Как Бог, он в фильме «Падение Берлина» — в белоснежном кителе, сопровождаемый пением хора осчастливленных им народов, — улетал или спускался с неба на стальной птице.
И вдруг! Как это могло случиться?! Он заболел и умирает. С криком вбегает в комнату, которую мы снимали на улице Горького в Москве, моя мать. Вернувшись после второй отсидки, чудом выпущенная, она все еще верит в Него. Она будит нас с отцом: «Сталин! Сталин!» «Что с тобой, Зоечка?» — пугается отец. Она с плачем: «Сталин, Сталин заболел… умирает…» И бюллетени по радио о его здоровье, хотя он уже мертв. Окончательно и бесповоротно. Но голосом Левитана: «Состояние критическое…» И отменены занятия в Школе-студии МХАТа, и все слушают радио со страхом и тревогой. В церквах Москвы молебны. В Елоховской — тьма народу… Там я слушаю молебен и, представьте, молюсь сам. Не верится, что он может умереть. В голову лезут дурацкие мысли и отголоски детских лет: «А ходил ли он в уборную?..» Тьфу, какая глупость, прости, Господи… Молебен…
Но Бог, слава ему, не помог…
И вот уже не Москва, а Ходынка. Похороны. Умер один, а за собой потащил в эти дни сотни. Горы трупов, сложенных штабелями во дворе Института имени Склифосовского.
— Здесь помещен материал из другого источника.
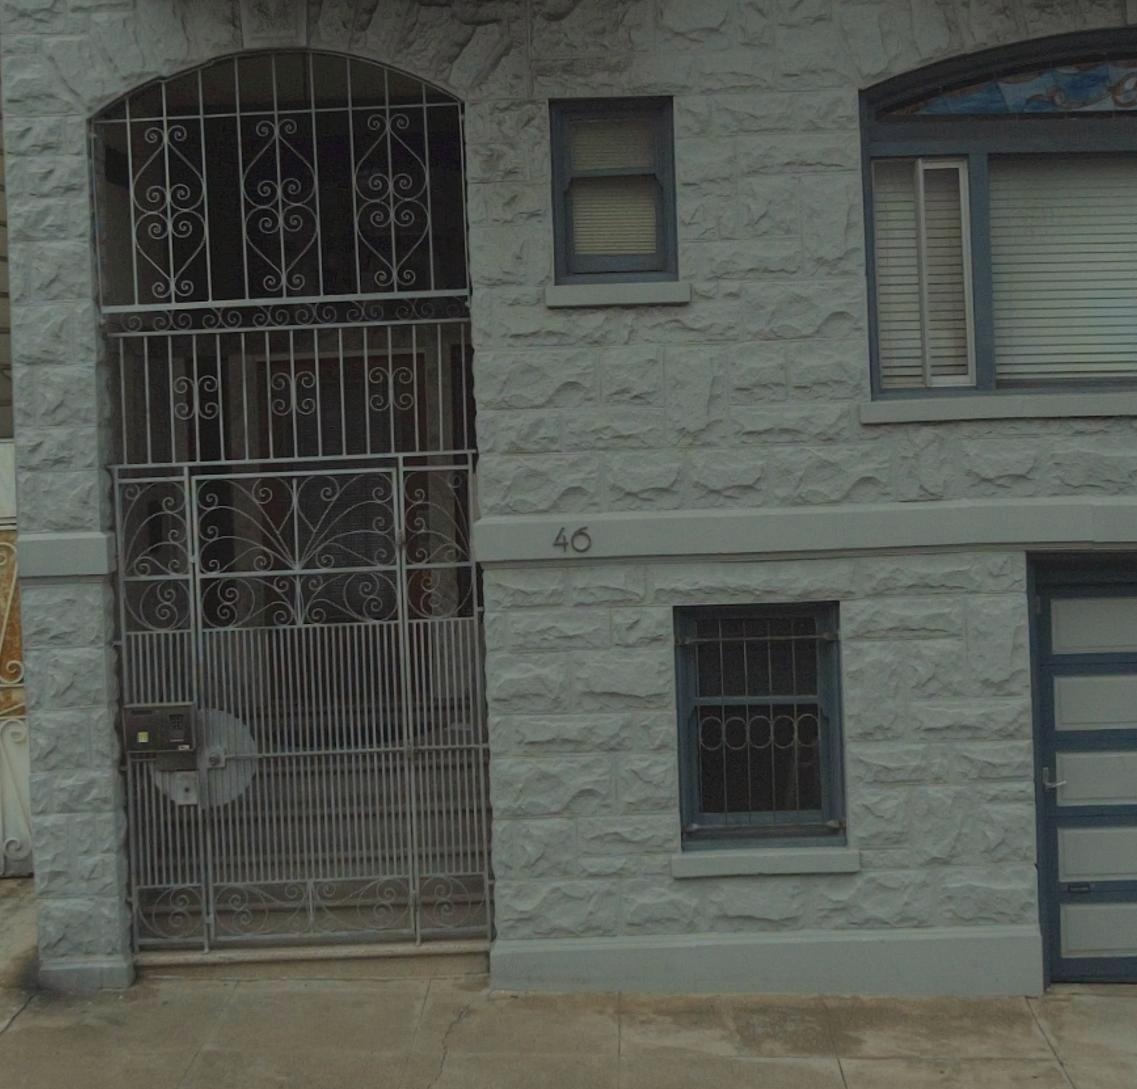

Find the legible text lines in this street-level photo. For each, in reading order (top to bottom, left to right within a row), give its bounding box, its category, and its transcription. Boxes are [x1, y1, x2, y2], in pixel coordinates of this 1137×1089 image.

[550, 524, 594, 554] StreetNumber: 46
А мы, студенты Школы-студии, находящейся в проезде Художественного театра в трехстах метрах от Колонного, где лежит он, проникаем в стройную молчаливую очередь идущих в Колонный уже по одному через коридор голубых фуражек и зеленых френчей.
Траурная музыка, красный бархат, белый мрамор колонн и черный цвет. Заплаканные лица, венки. Вижу Фадеева, Луконина, которые ведут траурный репортаж из зала смерти. Входим в зал. Звуки Шопена. Почетный караул: Маленков, Молотов, Каганович, Ворошилов. И там, в вышине, в гробу — Сам. Первый раз в жизни вижу его не в хронике, не на портретах, не в кино и театре, а своими глазами, пусть неживого, но вижу. Пытаюсь запомнить родные, мало изменившиеся черты лица, короткие руки с маленькими мизинцами, вытянутые по швам в обшлагах мундира генералиссимуса…
И уже заплаканный, бреду домой, на улицу Горького, и застаю странную картину: сидят за столом П. А. Гусев, его жена Варвара, мои родители и пьют себе коньячок. Веселенькие. После трагического рассказа подшучивают и предлагают помянуть покойника.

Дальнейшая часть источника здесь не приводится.